From day one in the Caravan I listened to many testimonies. Those cold figures acquired reality. The voices and faces of the death and the disappeared were there at public demonstrations, marches, and press conferences, all packed with cameras and microphones. In more intimate situations -long bus rides, countless after-breakfast/lunch/dinner conversations, sleepless nights in parks and churches- those voices and faces were still present. I listened to Doña Mari speak about her four missing sons, I saw the pictures of Melchor's disappeared son and Margarita's murdered daughter, I listened to María speak about her missing husband... At the beginning, being confronted by these dreadful incidents in the voice of those who suffer them is overwhelming (to say the least). Being able to see their absences face to face is overwhelming as well. And then, one necessarily breaks down: the heart cannot cope, it fractures and shatters. I cried several times, out of impotence and sadness. Living someone else's pain as my own was not an idea anymore: I could really feel it.
From San Diego to Washington DC the Caravan carried its loved ones in our arms. For a month, those present and those absent lived and traveled together: we all endured the Arizona sun and the rain in Toledo, we ate and slept together, we marched together in the streets of Atlanta, Chicago, and New York, we also laughed, danced and hoped together.
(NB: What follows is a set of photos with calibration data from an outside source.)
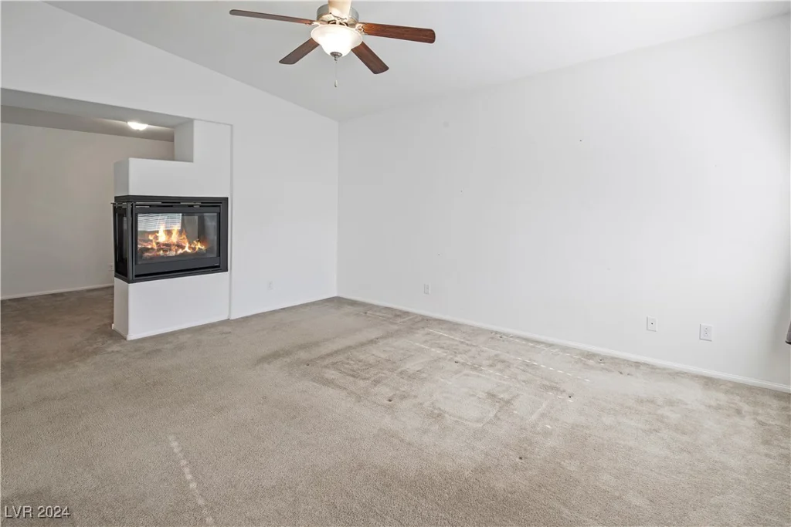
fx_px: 330
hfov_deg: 100.4
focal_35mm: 15
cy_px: 264
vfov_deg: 77.3
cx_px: 396
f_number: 10
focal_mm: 15
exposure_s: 1/5
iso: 160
We fought together, regardless of our nationality: seeing up close that so many US citizens fight with passion and conviction against their own government's injustices imposed upon their own people was terrible and beautiful, such as it is beautiful and terrible at the same time that tragedy builds solidarity. Everyone carried pictures, signs, and banners; we all raised our voice and even sometimes lost it due to being astonished, being moved, or just shouting too many consignas. And I'm sure that at several fortunate times, all our hearts were one as well.